Records showed people living at the home had been asked for their views on the service on February 2013. We reviewed the results and comments showed people were happy with the care they received. One person had commented, “I am happy that I can discuss any issues with the staff and management.”

During an inspection to make sure that the improvements required had been made

We did not speak to people about this outcome as we did not visit the home to carry out this review. We used the information the provider had sent us since we last visited the home.

Pictures showed curtains were now in place to protect people’s privacy while receiving care.

Records showed care plans were audited on a monthly basis and updated as necessary.
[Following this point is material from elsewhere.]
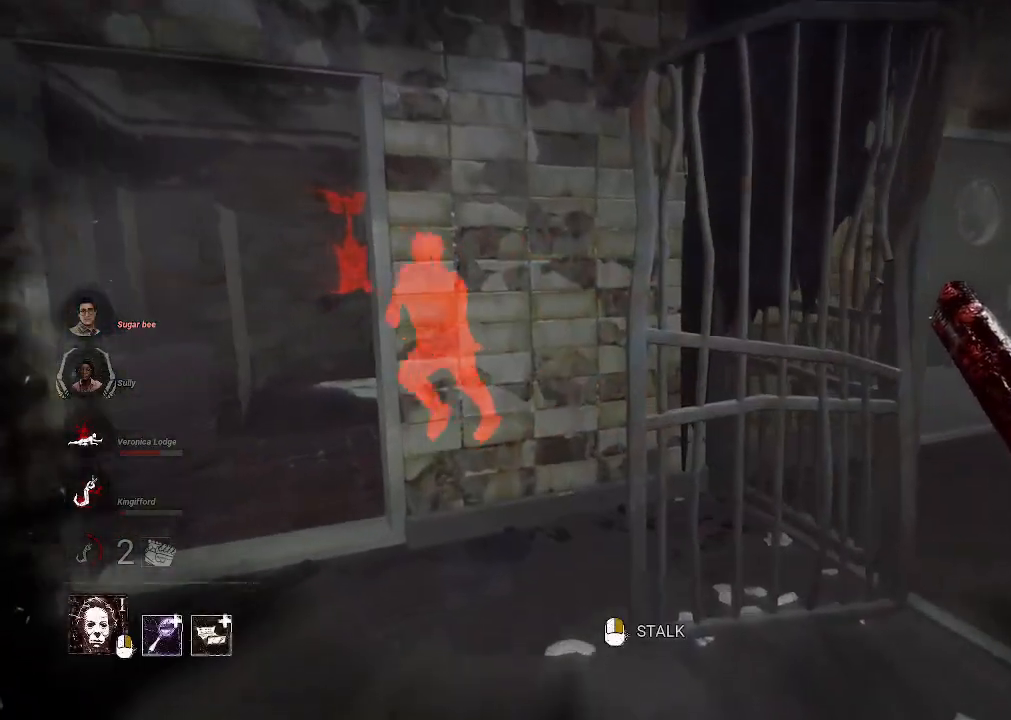
{"keys": ["w"], "mouse": ["left"], "events": [[416, "mouse_left", "down"]]}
Records showed the daily logs were up to date and recorded all care given.

Inspection carried out on 23 May 2012

During a routine inspection

On the day we visited there were 30 people living at The Bancroft Residential home. We spoke with three people who lived at the home, one relative two members of staff and the manager. We used the Short Observational Framework for Inspection (SOFI). SOFI is a specific way of observing care to help us understand the experience of people who could not talk to us.

We saw staff were supportive and encouraging when helping people with a variety of daily tasks. Meal times were calm and relaxed with a choice of food.

People we spoke with were positive about the care and support they received. One person told us, “I don’t get up till 10am, they bring me breakfast in bed.” They also told us, “I’m quite happy with things here.” A relative told us, “I like everything, the way they look after her. I can’t fault them. Staff are good and there is always people around.”